In my view, the York team did a disservice by confining themselves
to hip fractures in villages with fluoride concentrations at 1 ppm
or below. Paul Wilson compounds this disservice by claiming that
they actually considered studies which looked at effects up to 4
ppm (4 mg per liter), when in this critical case they clearly did
not.
Paul Wilson further distorts the scientific record when he claims
in the same AP report that, the fear of osteoporosis has never been
based on strong evidence. In actual fact, since 1990 there have
been 18 studies (4 unpublished, including one abstract) which have
examined a possible association with hip fracture in the elderly
and fluoride in the drinking water. 10 of these found a positive
association (increased hip fracture rates) and 8 did not.
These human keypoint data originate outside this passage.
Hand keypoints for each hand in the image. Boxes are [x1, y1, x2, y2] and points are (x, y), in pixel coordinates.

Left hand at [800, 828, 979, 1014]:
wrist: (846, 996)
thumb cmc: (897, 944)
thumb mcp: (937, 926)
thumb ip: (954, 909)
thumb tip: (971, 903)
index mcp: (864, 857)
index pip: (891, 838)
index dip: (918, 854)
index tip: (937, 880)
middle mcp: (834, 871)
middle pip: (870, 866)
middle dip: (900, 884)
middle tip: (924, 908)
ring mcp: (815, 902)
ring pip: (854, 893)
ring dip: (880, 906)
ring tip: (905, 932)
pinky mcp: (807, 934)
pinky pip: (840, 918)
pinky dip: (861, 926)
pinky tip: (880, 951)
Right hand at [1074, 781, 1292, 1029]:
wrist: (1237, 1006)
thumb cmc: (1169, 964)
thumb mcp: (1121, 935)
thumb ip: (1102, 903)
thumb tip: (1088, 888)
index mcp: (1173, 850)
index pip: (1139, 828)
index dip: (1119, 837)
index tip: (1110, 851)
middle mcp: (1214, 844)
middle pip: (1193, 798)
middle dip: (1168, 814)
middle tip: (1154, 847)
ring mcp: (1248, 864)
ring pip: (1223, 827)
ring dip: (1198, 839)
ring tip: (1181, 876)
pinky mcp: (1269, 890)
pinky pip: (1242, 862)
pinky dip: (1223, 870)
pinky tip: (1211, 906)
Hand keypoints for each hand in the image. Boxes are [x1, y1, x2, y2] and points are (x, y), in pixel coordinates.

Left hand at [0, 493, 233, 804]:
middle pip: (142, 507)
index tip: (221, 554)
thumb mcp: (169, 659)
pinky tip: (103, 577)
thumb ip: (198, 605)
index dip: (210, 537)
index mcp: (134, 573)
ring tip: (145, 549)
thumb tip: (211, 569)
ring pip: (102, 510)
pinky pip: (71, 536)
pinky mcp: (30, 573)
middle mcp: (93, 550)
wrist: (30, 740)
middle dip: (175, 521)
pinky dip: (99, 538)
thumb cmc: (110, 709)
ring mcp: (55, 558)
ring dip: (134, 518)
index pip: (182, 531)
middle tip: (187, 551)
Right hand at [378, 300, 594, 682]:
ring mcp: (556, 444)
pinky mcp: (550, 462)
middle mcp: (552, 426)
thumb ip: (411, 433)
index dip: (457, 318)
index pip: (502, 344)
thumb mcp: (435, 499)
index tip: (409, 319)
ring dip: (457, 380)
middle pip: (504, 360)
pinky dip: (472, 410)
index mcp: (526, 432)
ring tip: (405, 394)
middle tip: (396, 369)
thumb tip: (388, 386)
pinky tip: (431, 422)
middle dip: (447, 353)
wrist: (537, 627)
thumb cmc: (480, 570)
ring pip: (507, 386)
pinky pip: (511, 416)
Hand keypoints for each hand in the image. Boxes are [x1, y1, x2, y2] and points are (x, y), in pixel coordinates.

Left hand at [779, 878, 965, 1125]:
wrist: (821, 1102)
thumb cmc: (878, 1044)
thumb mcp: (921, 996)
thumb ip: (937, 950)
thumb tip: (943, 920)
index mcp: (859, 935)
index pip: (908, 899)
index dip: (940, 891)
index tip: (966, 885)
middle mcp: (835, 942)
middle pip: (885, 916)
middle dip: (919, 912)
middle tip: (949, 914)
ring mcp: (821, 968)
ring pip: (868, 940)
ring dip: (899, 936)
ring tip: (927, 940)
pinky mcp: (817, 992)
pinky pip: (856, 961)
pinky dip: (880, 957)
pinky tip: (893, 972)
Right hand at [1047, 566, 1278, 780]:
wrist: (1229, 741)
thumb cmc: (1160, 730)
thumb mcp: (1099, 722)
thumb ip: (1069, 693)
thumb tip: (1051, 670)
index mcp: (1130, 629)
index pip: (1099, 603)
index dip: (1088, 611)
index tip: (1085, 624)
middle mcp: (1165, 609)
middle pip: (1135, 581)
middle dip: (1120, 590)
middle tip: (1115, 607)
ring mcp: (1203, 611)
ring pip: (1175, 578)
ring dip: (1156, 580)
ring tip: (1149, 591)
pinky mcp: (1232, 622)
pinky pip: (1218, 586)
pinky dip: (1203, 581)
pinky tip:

Moreover,
these studies were prompted by the fact that when fluoride (50 -
80 mg per day) was used to treat patients with osteoporosis in an
effort to harden their bones and reduce fracture, it was found that
the treatment increased not decreased hip fracture rates (Hedlund
and Gallagher, 1989 and Riggs et al, 1990). The fact that 50% of
all the fluoride that we swallow accumulates in our bones should
give us pause. Increased hip fracture in the elderly is not a minor
problem. One in four of those suffering a hip fracture in the U.S.are
dead within a year of their treatment and one in two never regain
an independent existence.
It is unfortunate that the York team has managed to convey the message
that there is "no evidence of harm" when in actual fact
there is "mixed evidence of harm". A critical difference.
They also beg the question of how one should resolve mixed epidemiological
findings when one is giving advice to a government which is considering
putting a toxic substance into the drinking water of every man,
woman and child in the population. The precautionary principle says
"If in doubt, leave it out". As far as hip fractures are
concerned, the York Team says, based upon meta-analysis of a mixed
bag of poor studies, we find no evidence of harm. Not very reassuring
and not very helpful when they themselves avoided the key piece
of dose-response evidence presented by Li and co-workers.
Dr. Paul Connett,
Professor of Chemistry,
St. Lawrence University, Canton, NY 13617.